As I have recently written, Japanese regional banks have been significantly overstating their core recurring earnings Via unsustainable one-off equity gains. These equity gains have temporarily boosted the net income number I used above as the denominator (i,e my analysis of the impact against earnings is likely to be significantly understated). I have also recently written that Japanese regional banks are only just beginning to see the real demographic impacts play out, whilst they face behemoth new competition from the Japan Housing Finance Authority and the Japan Post Bank.
The most concerning thing is this may just be the crossing of the Rubicon as the BOJ says “It will cut the interest rate further into negative territory if judged as necessary” (BOJ minutes).
2. Macro-economic impact: The most concerning thing for me is what happens to household allocation of assets. As I have previously written each instance of monetary “stimulus” in Japan drives households to hoard physical cash. With next to zero crime in Japan stuffing physical cash under the mattress, or in the safe, can be more appealing to bank deposits. Banks charge fees and come with counterparty risk (52 banks in Japan went bankrupt in 2002, J FSA). The recent collapse in interest rates to December 2015 drove cash hording to a level not seen since the 2002 financial crises. As of today banks may now be forced to charge interest on deposits to offset some of their earnings decline. The BOJ implemented controls today on bank cash holdings but not households. Physical cash in issue already amounts to 20% of Japan’s GDP which is a multiple of any other major country.

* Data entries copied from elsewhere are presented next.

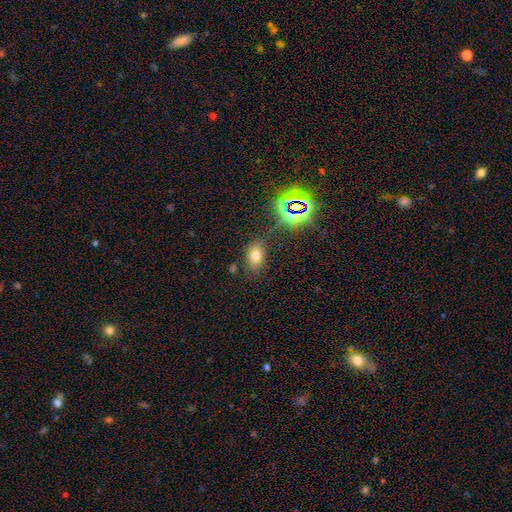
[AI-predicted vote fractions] Smooth or featured? smooth (67%)
How rounded? in between (84%)
Merging? none (79%)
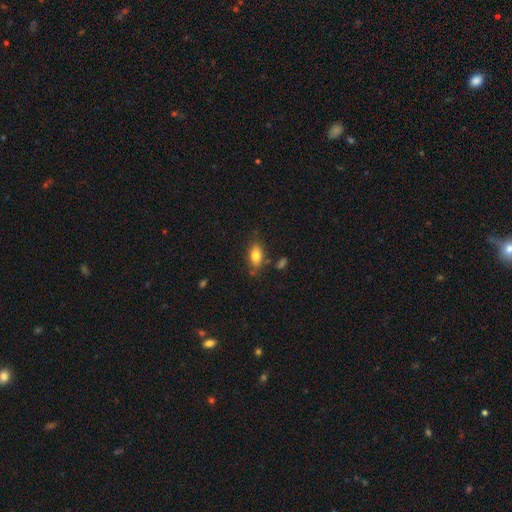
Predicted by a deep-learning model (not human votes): A smooth galaxy with no disk features (79%) that is in between round and cigar-shaped (87%). Merging: none (76%).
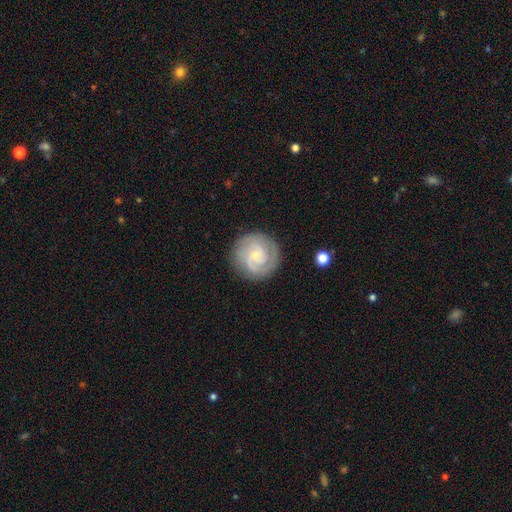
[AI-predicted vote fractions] Morphology: type=featured or disk (80%); edge-on=no (98%); bar=no (63%); spiral arms=yes (97%); winding=tight (66%); arm count=2 (48%); bulge=small (73%); merging=none (84%).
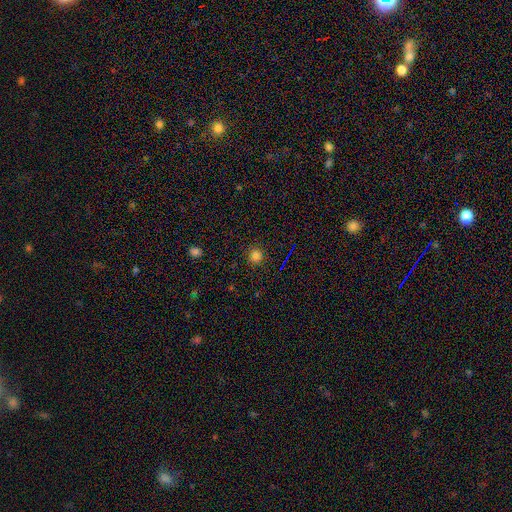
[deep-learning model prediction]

3. Equity Impact: Whilst allocating more money to physical cash, Japanese households have dramatically cut domestic equity holdings, since QQE began in April 2013. This would indicate households have little faith in the inflationary outlook proposed by Prime Minister Abe and BOJ Governor Kuroda. Their selling has been offset by foreign investors buying. Abenomics has been far more successful in marketing overseas. There has been a recent change in trend of late as markets collapsed the Japanese tend to be “dip buyers”. We could see further Japanese Household equity buying but I would think only if markets continue to collapse.
The Wisdom Tree Japan hedged to USD equity fund ($18.7bn at its peak), is an interesting insight into foreign investors mentality. The fund’s front marketing page begins “Japan's bold monetary policy measures have helped drive the yen down. Japan, being an export-driven economy, has in turn benefited from currency weakness”. One would presume the continued premise of investment into the fund would require further currency weakness from further monetary policy. If assets fall the hedge needs unwinding which would make funds like this substantial Yen buyers.
4. Currency impact: Today’s policy has weakened the Yen 2.4% against the USD at time of writing, moving the Yen back away from its long term Real Effective Exchange Rate, which I still believe the Yen should strengthen towards. If we adjust the Bank of England Nominal Effective Exchange rate for 28 January 2015 for today’s 2.4% move, the Yen is roughly in line with a year ago. If the Yen stays where it is, then by summer it will still be 5-10% stronger than last year (year on year hurdle effect). Unless the Yen weakens further from here exporter earnings will still face a year on year headwind over coming months.
5. Conclusion: Today is clear sign that JGB purchases may have reached their limit and will be tapered.